Texas is the country’s biggest oil and gas producer, and what happens in the state can in many ways direct the national conversation. The Texas Oil & Gas Association supports the new legislation, with Todd Staples, president of the Texas Oil & Gas Association saying the organization supports HB 40 and SB 1165 because local ordinances violate the Texas Constitution.
“Local ordinances that stop oil and gas production exceed the authority delegated to cities by the Legislature and result in the taking of property without compensation,” he said in a statement. “If cities are concerned about health and safety issues, why are they allowing houses right next to wells? … Extreme regulations are clearly unwarranted and undermine our state’s biggest job creating sector –- the oil and gas industry.”

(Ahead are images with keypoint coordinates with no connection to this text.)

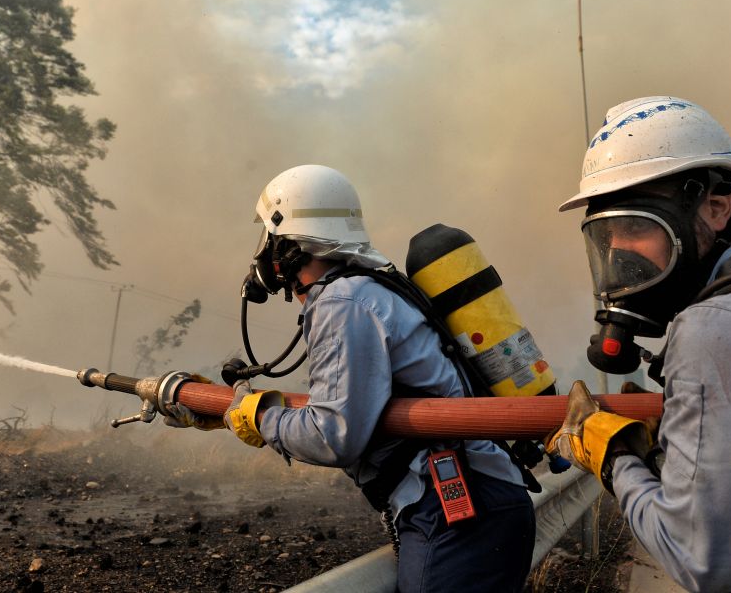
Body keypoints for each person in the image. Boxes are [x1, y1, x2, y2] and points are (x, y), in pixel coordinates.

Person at [172, 164, 536, 592]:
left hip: (459, 510)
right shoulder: (364, 290)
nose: (264, 256)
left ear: (289, 245)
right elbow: (346, 404)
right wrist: (234, 410)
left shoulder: (342, 303)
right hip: (469, 503)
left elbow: (333, 434)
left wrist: (260, 420)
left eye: (269, 240)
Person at [549, 96, 731, 591]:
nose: (618, 252)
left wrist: (614, 458)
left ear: (717, 208)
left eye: (635, 225)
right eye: (607, 234)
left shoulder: (719, 329)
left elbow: (704, 563)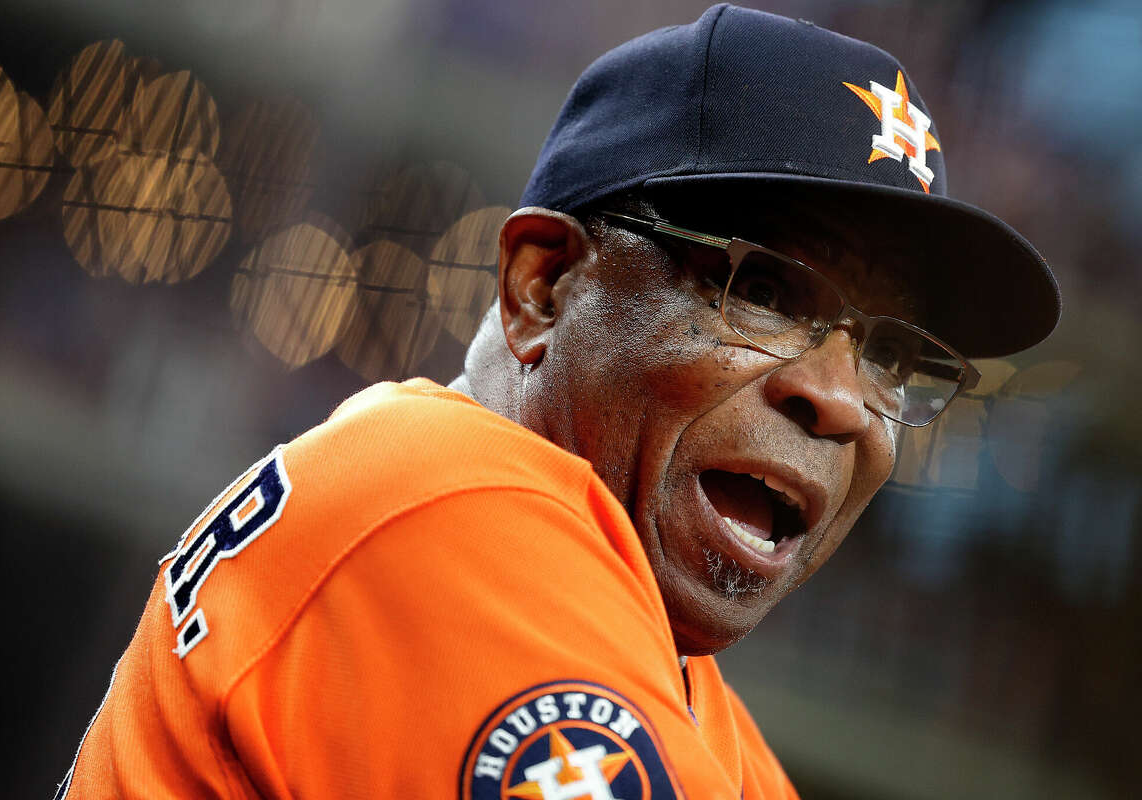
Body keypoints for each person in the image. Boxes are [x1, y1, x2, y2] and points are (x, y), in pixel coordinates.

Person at [57, 5, 1059, 799]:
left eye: (890, 353)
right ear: (545, 283)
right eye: (760, 290)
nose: (839, 398)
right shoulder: (451, 513)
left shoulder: (663, 671)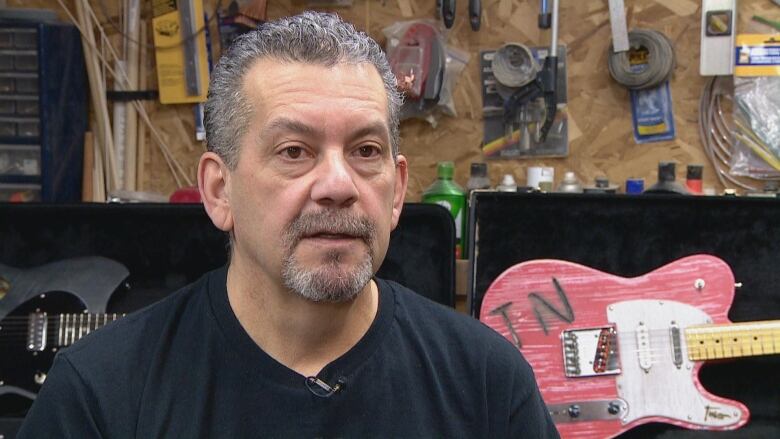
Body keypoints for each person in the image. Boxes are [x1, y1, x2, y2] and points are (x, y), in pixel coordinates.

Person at [18, 11, 559, 438]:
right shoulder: (103, 394)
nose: (338, 183)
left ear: (396, 190)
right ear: (218, 190)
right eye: (294, 151)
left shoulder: (487, 382)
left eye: (365, 150)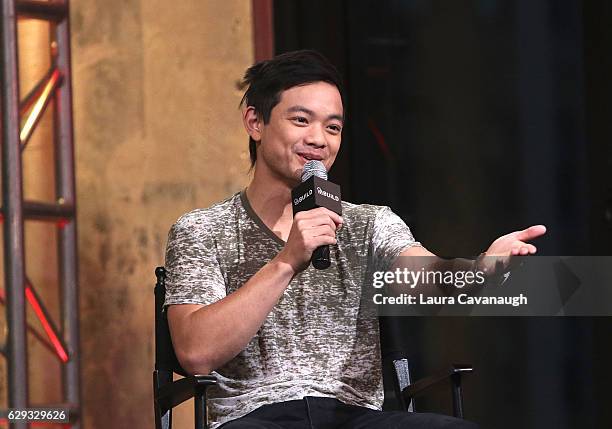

The House bill basically sets up a four-level test cities must pass in order to impose a drilling ordinance: it must control only surface activity; it must be “commercially reasonable”; it can’t “effectively prohibit an oil and gas operation” by a “reasonable prudent operator;” and the ordinance can’t be already preempted by state or federal law.
According to the group Frack Free Denton, the legislation goes far beyond the bounds of reasonableness.
“HB 40 expressly preempts local control over oil and gas, effectively making the Railroad Commission the City Council of Texas,” states the group. “Armed with this new standard, the industry will be able to challenge a wide range of local protections, claiming now that they are illegal because they are not ‘commercially reasonable.’”
If the bills make it to Governor Abbott’s desk, they are all but certain to be signed into law. While local communities are worried about air and water pollution, earthquakes, noise, and fire dangers, Abbot is worried about that “Texas is being Californianized.”
“Texas is being Californianized and you may not even be noticing it,” Abbott said while speaking at the right-wing think tank the Texas Public Policy Foundation in January. “It’s being done at the city level with bag bans, fracking bans, tree-cutting bans. We’re forming a patchwork quilt of bans and rules and regulations that is eroding the Texas model.”